Note When Run64BitRuntime is True, SSIS will generate the follow error:
SSIS Error Code DTS_E_CANNOTACQUIRECONNECTIONFROMCONNECTIONMANAGER. The AcquireConnection method call to the connection manager "Excel Connection Manager" failed with error code 0xC0209303. There may be error messages posted before this with more information on why the AcquireConnection method call failed.
Retry strategies
This tutorial does not provide details about retry strategies when moving data to Azure SQL Database. When the amount of data becomes significant, this operation may present some critical challenges that will require a slightly different approach compared to on-premise solutions, mainly due to public network bandwidth and latency, and the amount of (shared) resources available in physical hardware nodes hosting a database in the cloud environment to execute the data loading phase.
- For cases of a single package, incorporate retry by
- Determining the maximum number of times the package should retry before failing.
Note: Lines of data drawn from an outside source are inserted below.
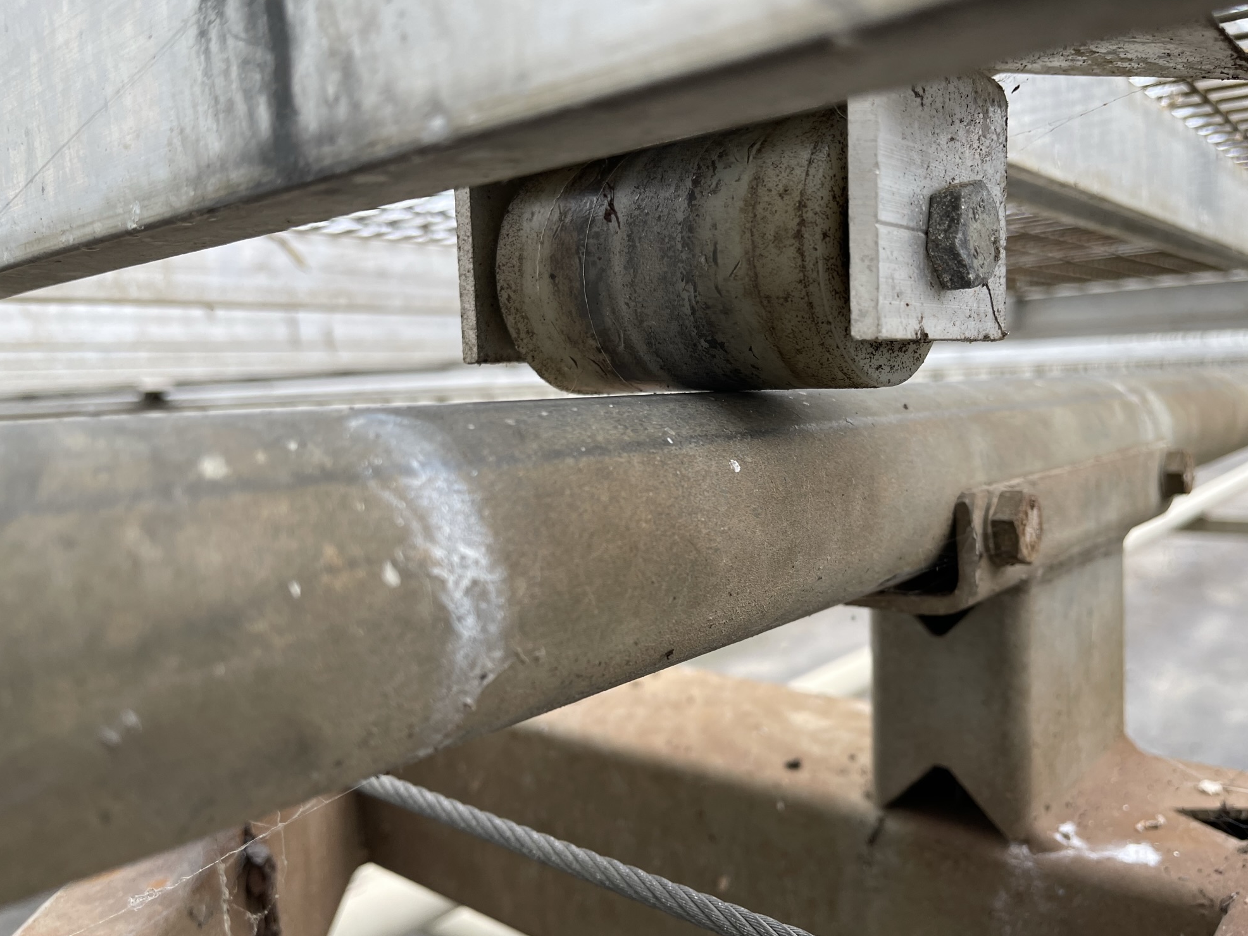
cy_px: 475
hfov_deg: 65.3
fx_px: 973
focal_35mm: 27
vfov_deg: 51.4
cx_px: 646
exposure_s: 1/121
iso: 80
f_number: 1.6
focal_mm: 5.1
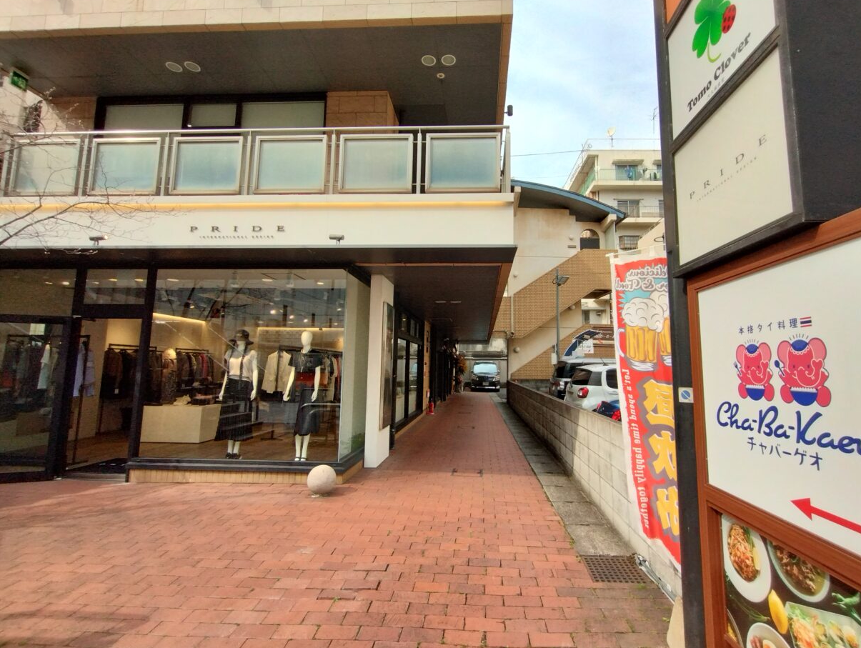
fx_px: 423
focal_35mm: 17
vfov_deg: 74.9
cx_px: 456
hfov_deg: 90.9
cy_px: 322
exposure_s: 1/689
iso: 100
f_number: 2.2
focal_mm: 1.66
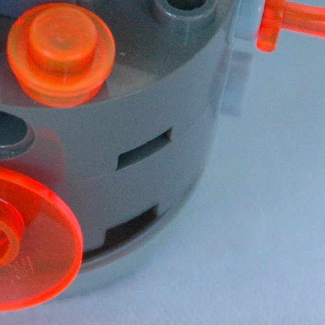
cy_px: 28
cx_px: 50
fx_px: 12237
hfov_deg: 1.5
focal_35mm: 1152
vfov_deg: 1.5
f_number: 5.6
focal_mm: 200
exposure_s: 1/50
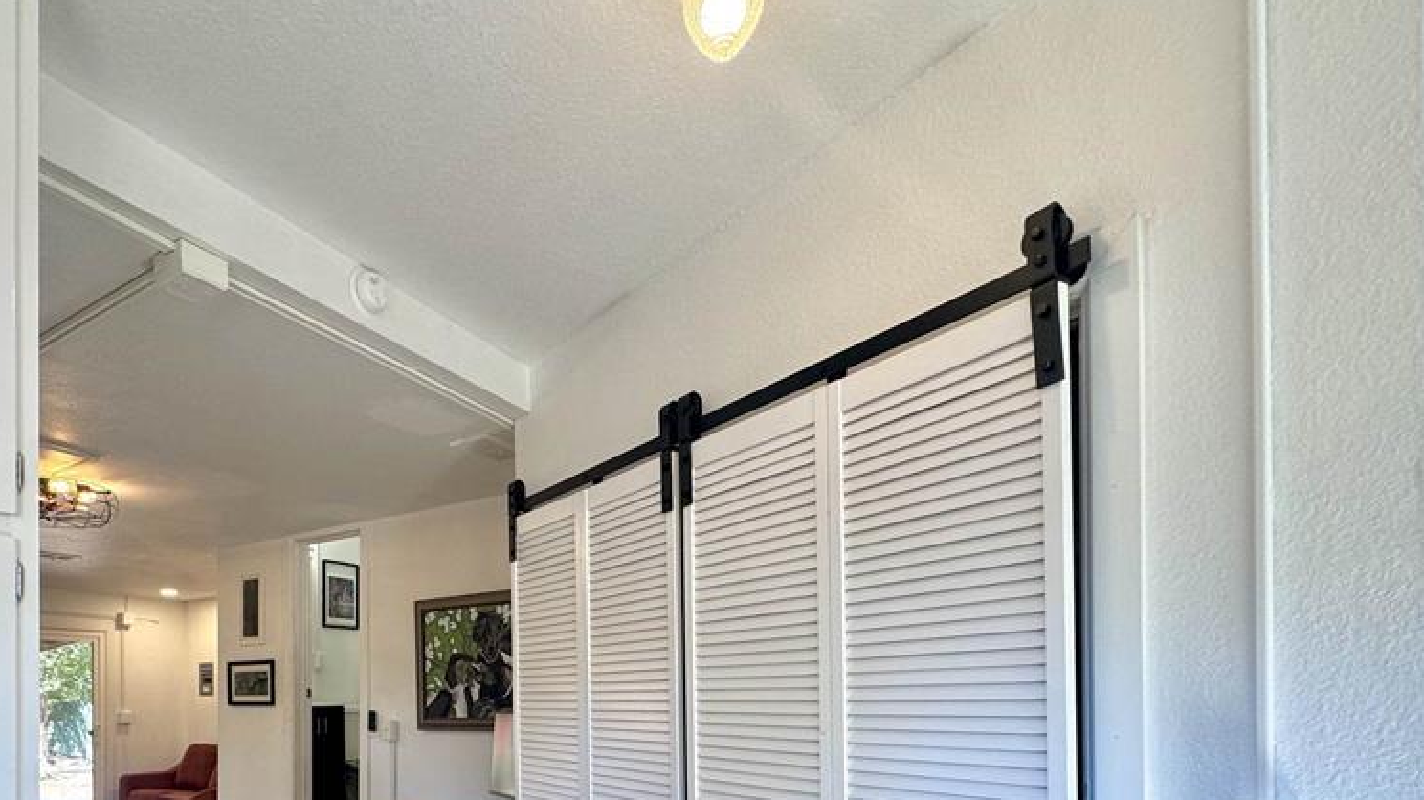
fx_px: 793
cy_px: 695
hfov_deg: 81.8
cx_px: 511
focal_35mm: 21
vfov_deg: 48.8
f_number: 2.2
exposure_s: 1/120
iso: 160
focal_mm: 2.22
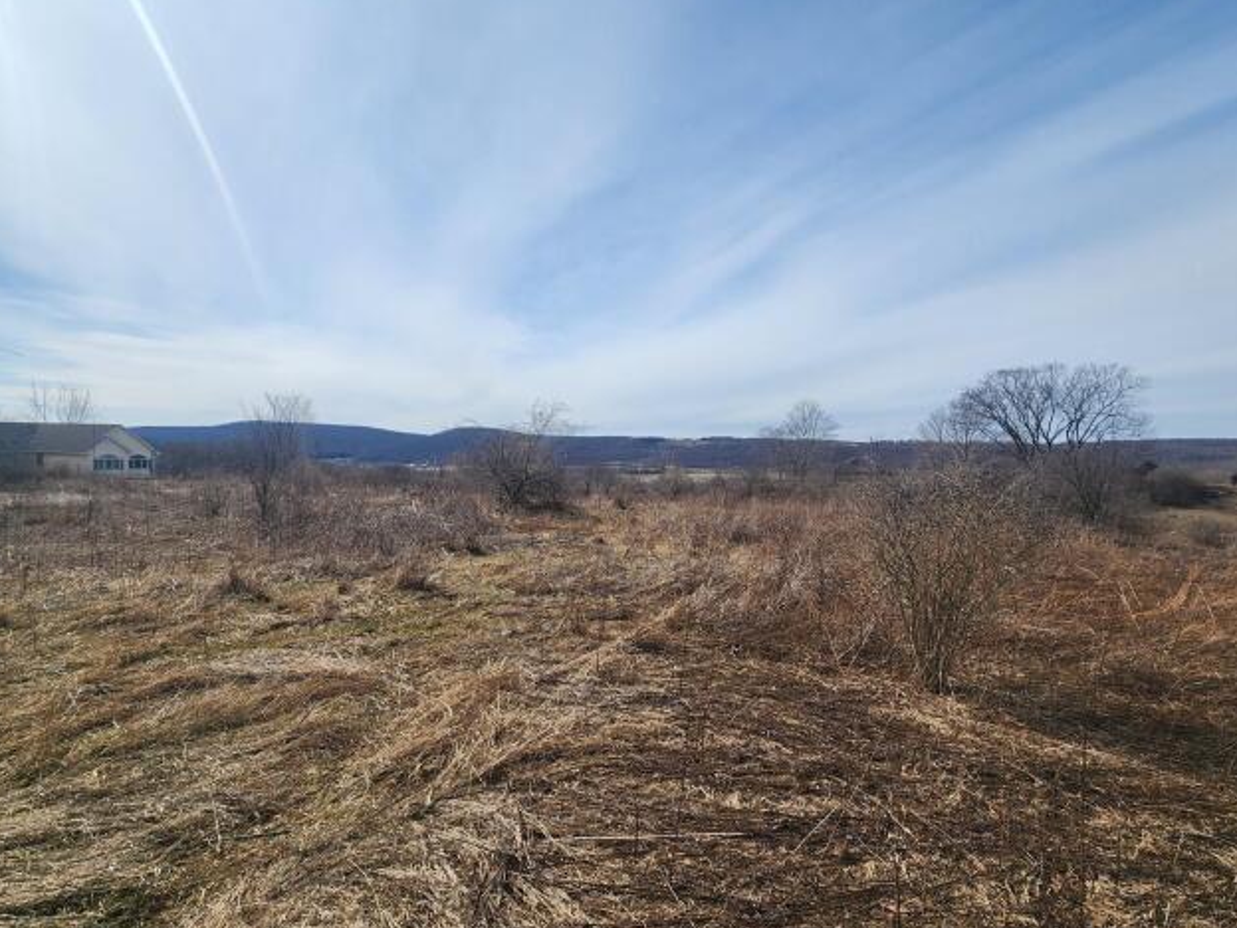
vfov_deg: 81.7
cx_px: 632
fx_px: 536
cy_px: 480
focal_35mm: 15
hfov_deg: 98.2
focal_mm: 2.2
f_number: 2.2
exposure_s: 1/3418
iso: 50
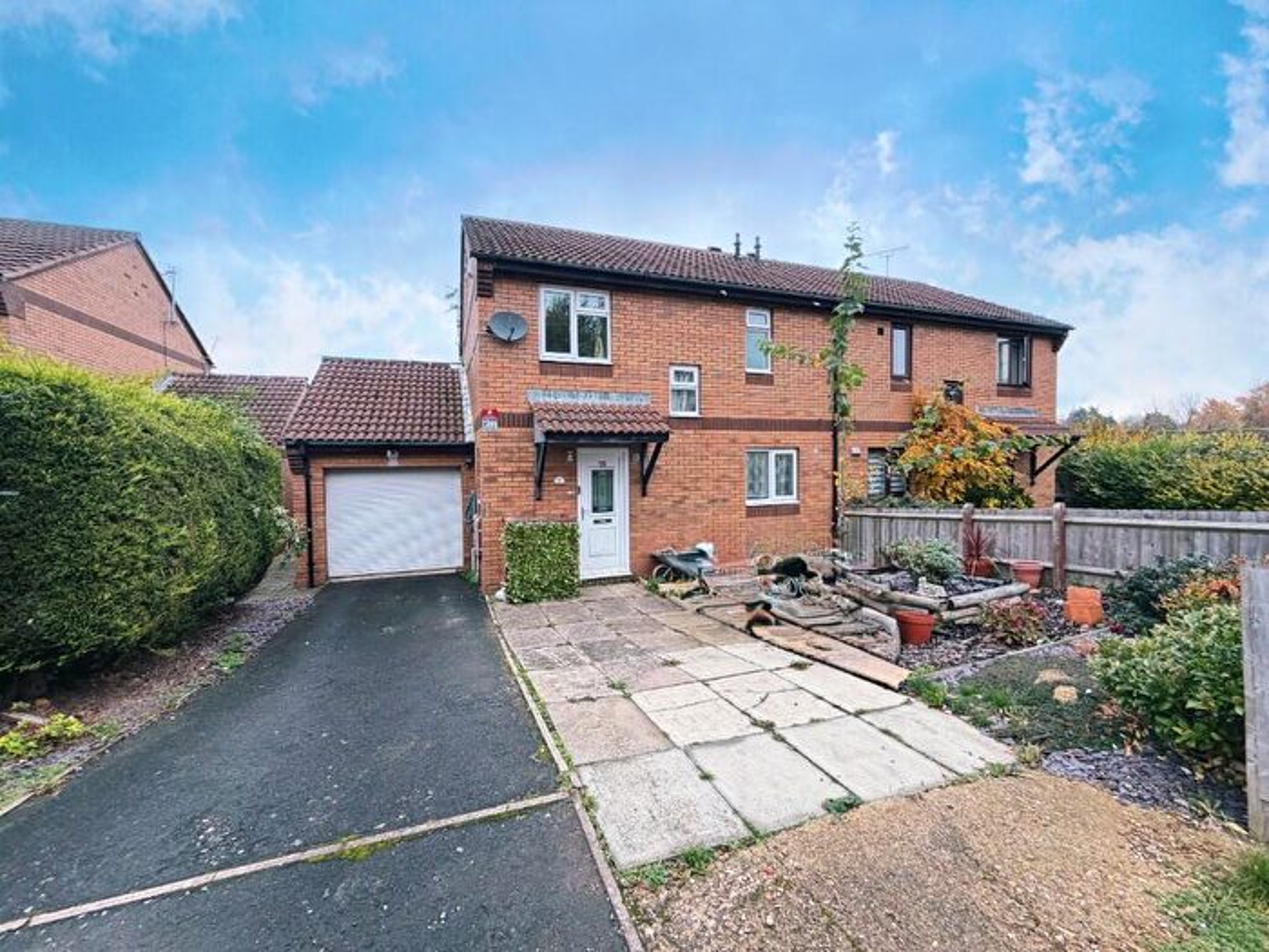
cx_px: 634
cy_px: 476
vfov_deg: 85.7
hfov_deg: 102.1
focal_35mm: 14
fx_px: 513
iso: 160
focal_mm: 2.22
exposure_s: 1/121
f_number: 2.2
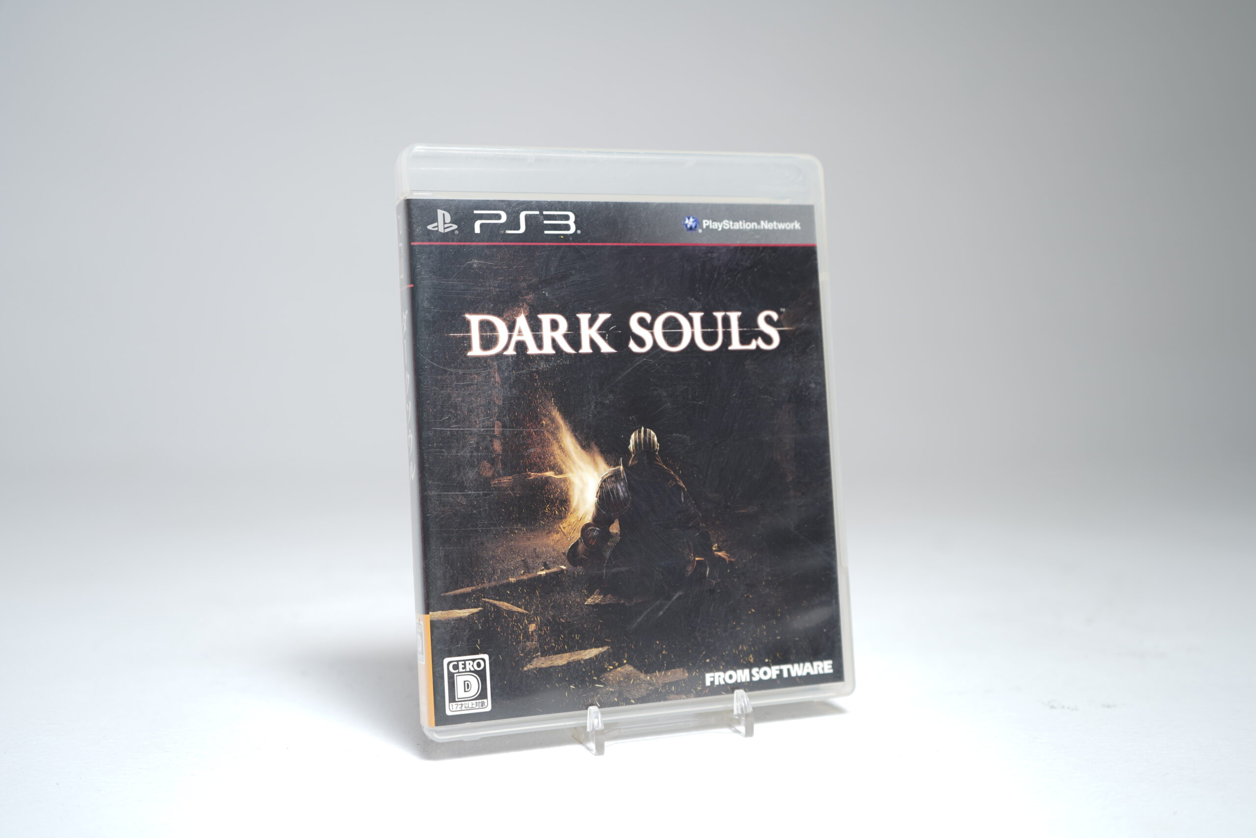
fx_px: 1326
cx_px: 628
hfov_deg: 50.7
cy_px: 419
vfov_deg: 35.1
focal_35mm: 38
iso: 64
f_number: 4.5
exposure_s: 1/4
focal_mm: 38
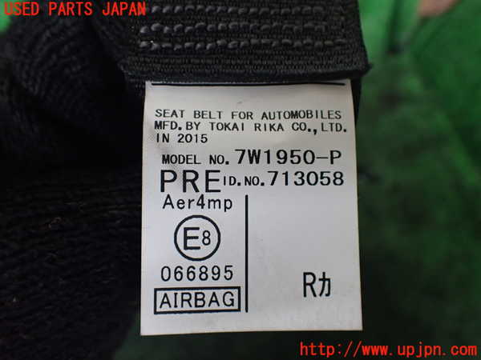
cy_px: 180
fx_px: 417
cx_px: 240
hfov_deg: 60.0
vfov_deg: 46.8
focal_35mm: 30
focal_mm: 5.4
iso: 500
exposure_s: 1/125
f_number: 2.3
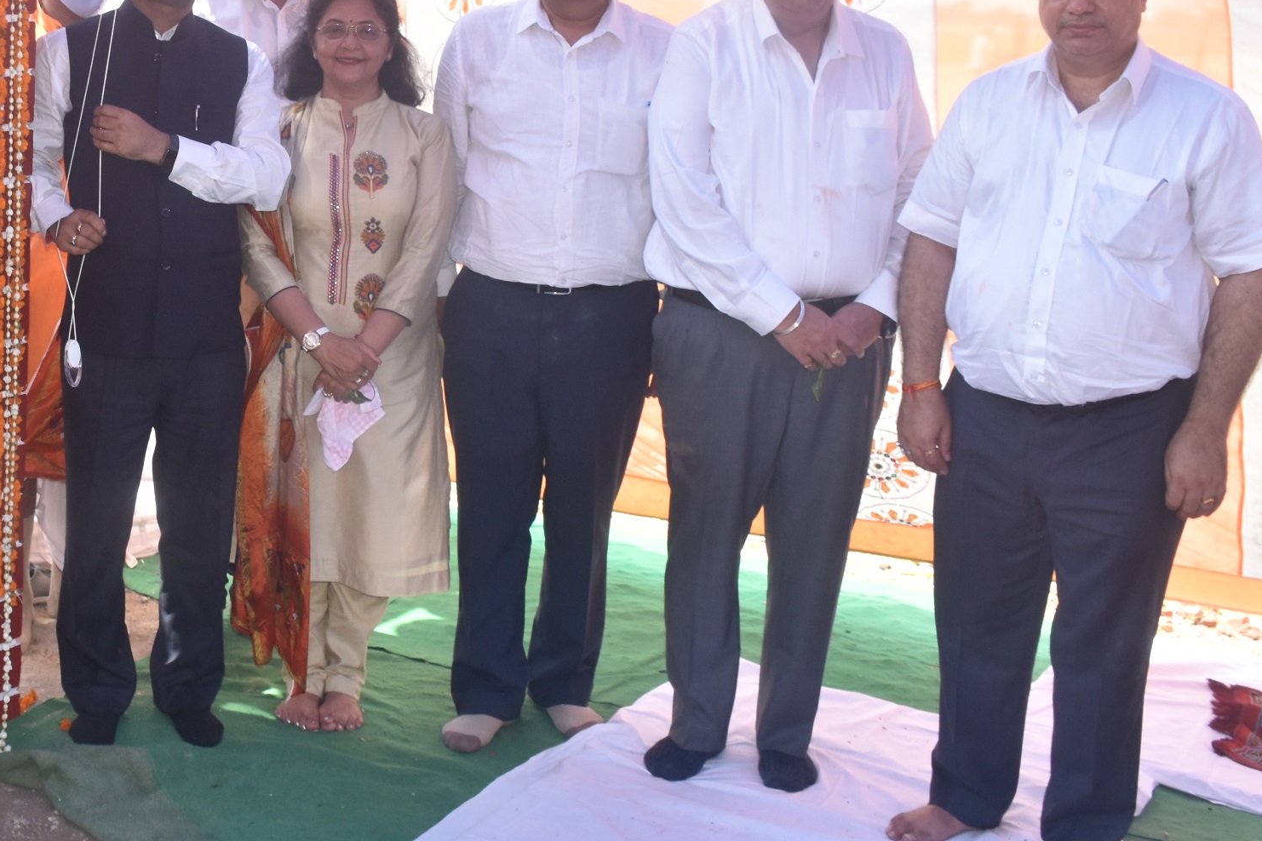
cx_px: 140
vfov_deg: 26.1
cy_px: 192
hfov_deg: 36.6
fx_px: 1788
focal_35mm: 51
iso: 400
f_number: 9
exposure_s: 1/160
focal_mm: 18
- Setting up a variable to store your success status.
- Using a FOR loop to retry up to the maximum number of retries if the data flow is not successful.
- Move the worksheet into an on-premise SQL Server database. Then, use SQL Agent and specify what action SQL Server should take if a failure occurs during job execution.
- Develop custom source or destination components for SSIS and incorporate transient fault handling.
- Execute packages programmatically, and place the retry of failed packages into the programmatic execution of the package. You accomplish this by checking the execution status after package execution, and retrying if the package execution was unsuccessful.
Alternative data movement strategies
This tutorial illustrated how to use SSIS to publish an Excel worksheet to Azure SQL Database. However, there are other data movement solutions you can consider:
- Use the SqlBulkCopy class in ADO.NET.
- Run a Bulk Copy Program (BCP.EXE) import / export script. See http://msftdbprodsamples.codeplex.com/releases/view/37304%20for%20an%20example%20AdventureWorks2012 for an AdventureWorks2012 on Azure SQL Database sample.
Note When running the AdventureWorks2012 on Azure SQL Database sample, change the batch size to 10000 from the default 1000 and the packet size to 16000 from the default 4000.
- Azure Storage Blobs and Queues can be used to implement complex solutions that require intermediate storage between on premise and cloud processes, and the ability to orchestrate phases and operations between the two environments.